§ Action item: All lines in the material below that contain "from" should be located and copied.

§ Material for this task:
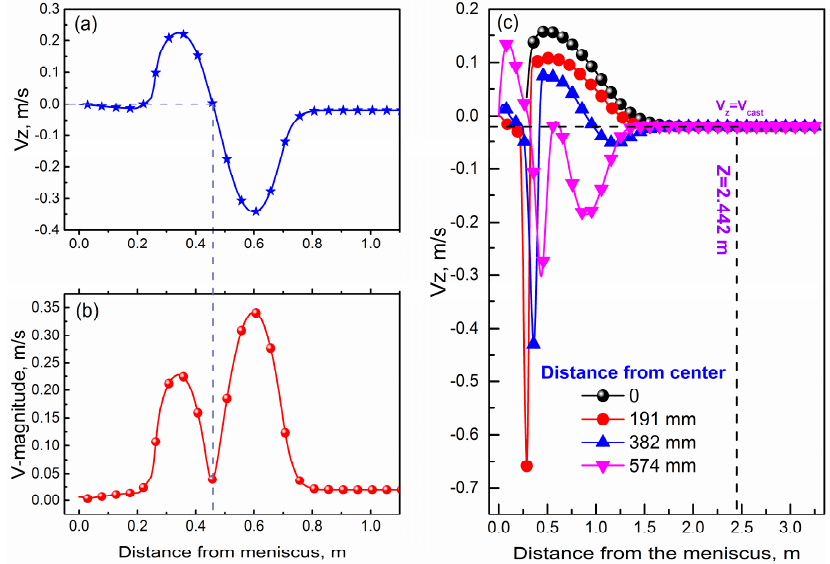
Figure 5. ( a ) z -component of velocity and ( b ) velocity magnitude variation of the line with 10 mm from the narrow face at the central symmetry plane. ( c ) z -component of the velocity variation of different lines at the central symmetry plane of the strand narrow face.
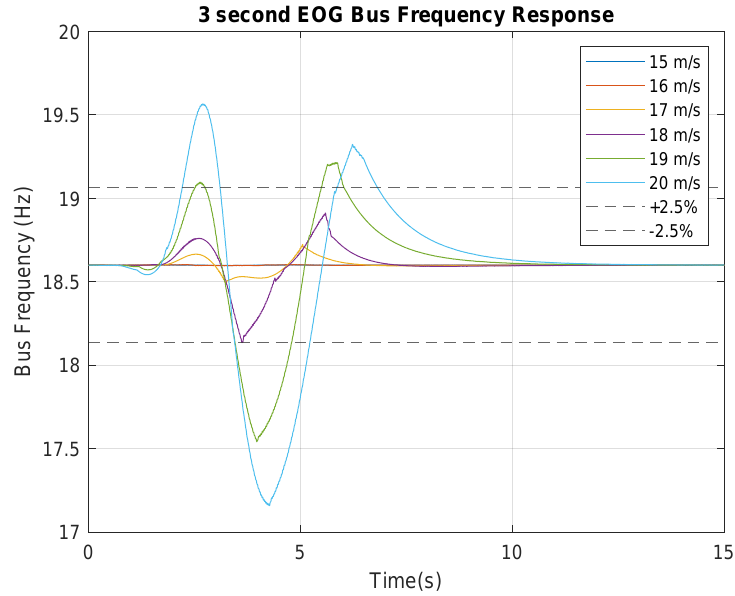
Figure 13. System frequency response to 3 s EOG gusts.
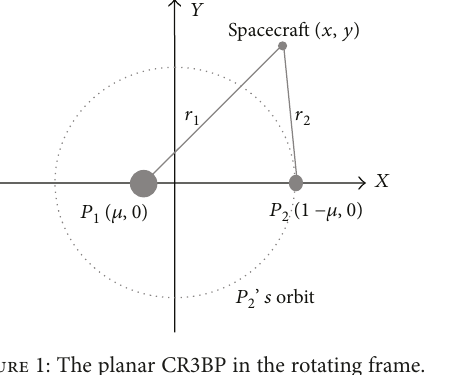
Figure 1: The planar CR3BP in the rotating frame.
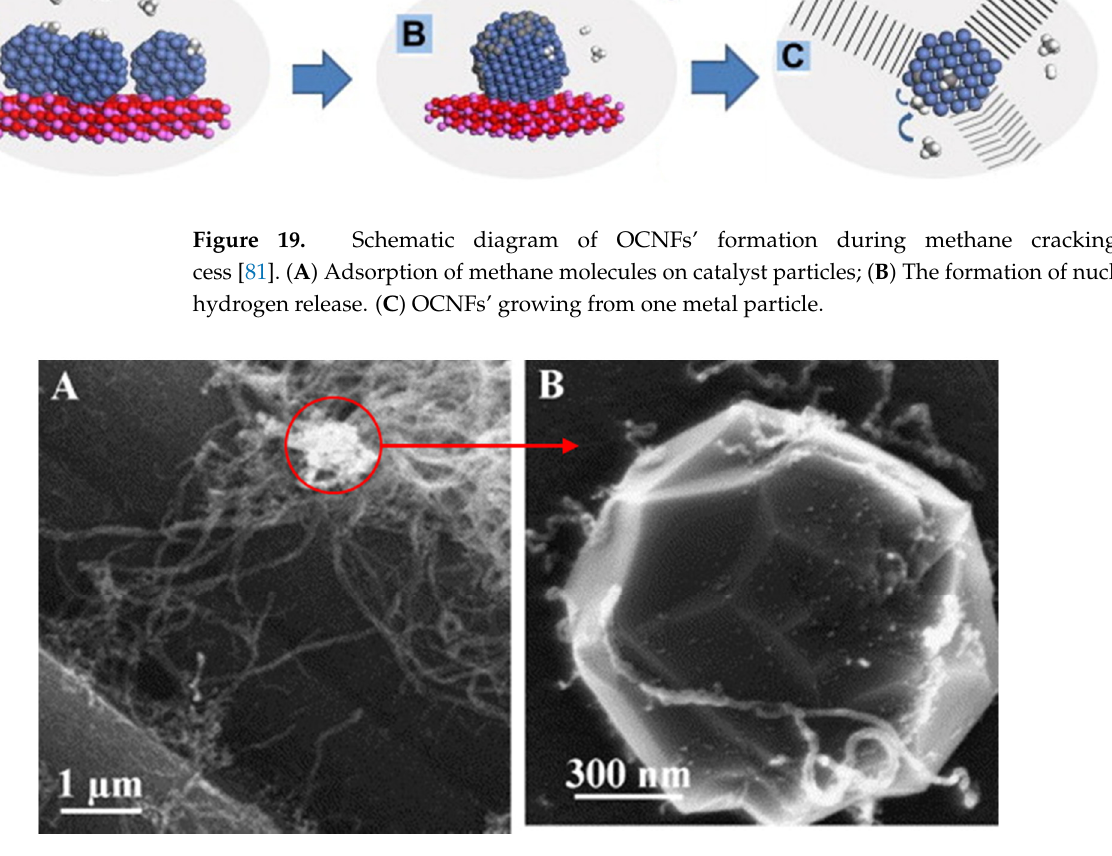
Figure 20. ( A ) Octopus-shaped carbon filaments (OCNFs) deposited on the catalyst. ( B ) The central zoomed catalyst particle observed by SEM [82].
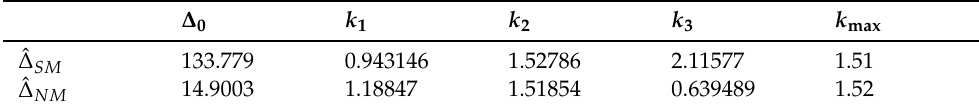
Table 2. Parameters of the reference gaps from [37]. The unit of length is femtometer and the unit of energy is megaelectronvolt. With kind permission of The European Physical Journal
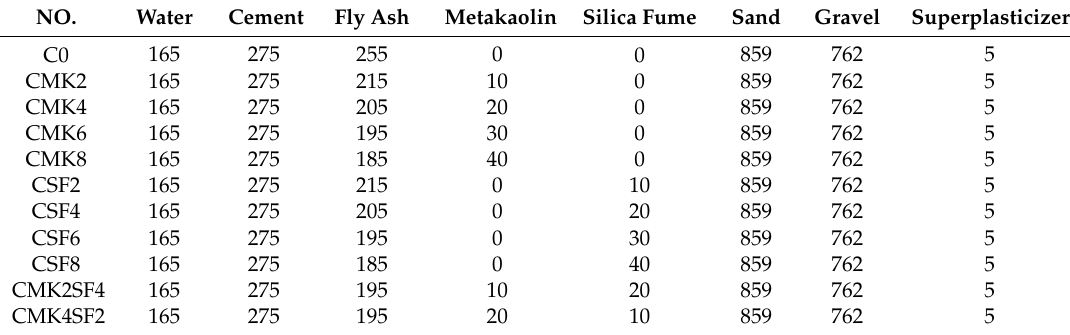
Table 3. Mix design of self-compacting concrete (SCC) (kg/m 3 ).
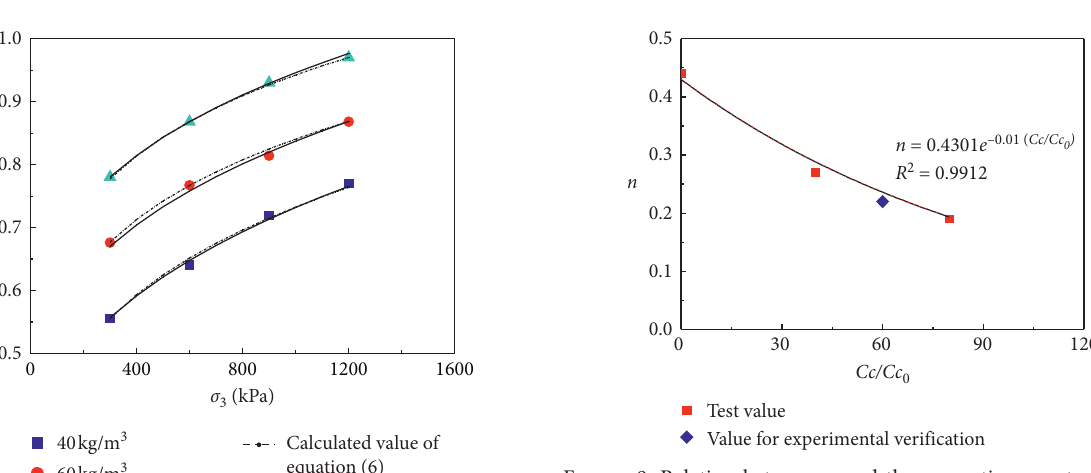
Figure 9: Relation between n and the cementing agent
==
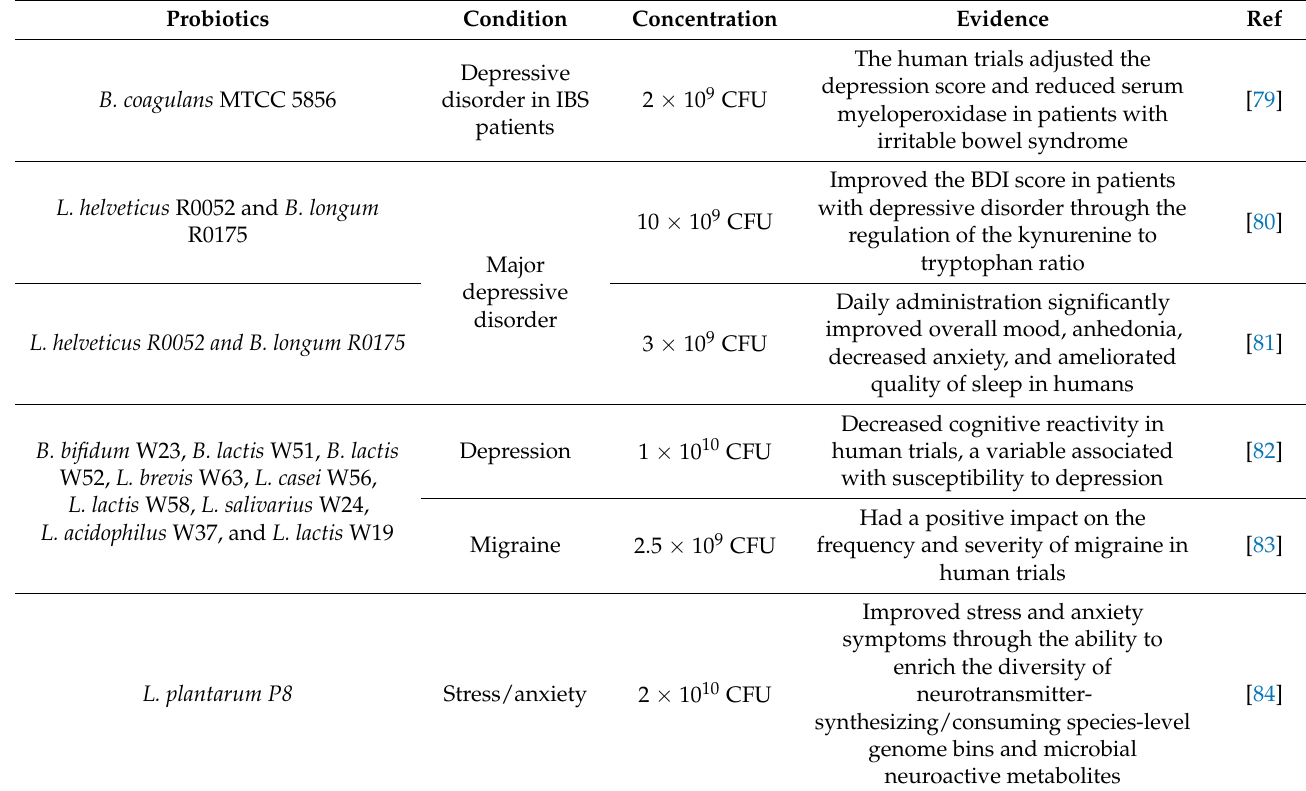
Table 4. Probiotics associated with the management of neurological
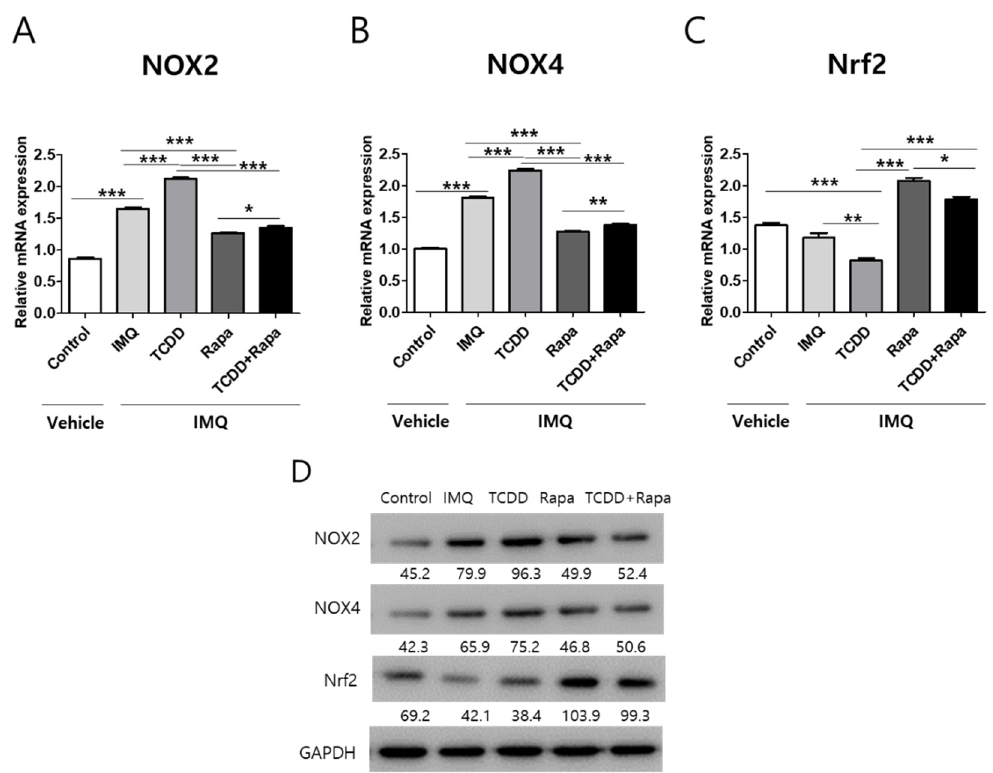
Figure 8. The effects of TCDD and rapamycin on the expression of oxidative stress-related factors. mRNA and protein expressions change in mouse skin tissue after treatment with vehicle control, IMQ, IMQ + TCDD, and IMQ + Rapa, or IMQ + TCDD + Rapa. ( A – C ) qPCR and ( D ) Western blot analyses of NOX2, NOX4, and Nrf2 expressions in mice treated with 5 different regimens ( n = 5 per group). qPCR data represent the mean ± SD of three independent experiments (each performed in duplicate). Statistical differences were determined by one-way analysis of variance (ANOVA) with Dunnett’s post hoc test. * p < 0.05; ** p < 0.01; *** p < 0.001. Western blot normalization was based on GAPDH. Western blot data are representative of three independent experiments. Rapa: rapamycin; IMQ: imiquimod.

§ Solution for this exercise:
Figure 5. ( a ) z -component of velocity and ( b ) velocity magnitude variation of the line with 10 mm from the narrow face at the central symmetry plane. ( c ) z -component of the velocity variation of different lines at the central symmetry plane of the strand narrow face.
Table 2. Parameters of the reference gaps from [37]. The unit of length is femtometer and the unit of energy is megaelectronvolt. With kind permission of The European Physical Journal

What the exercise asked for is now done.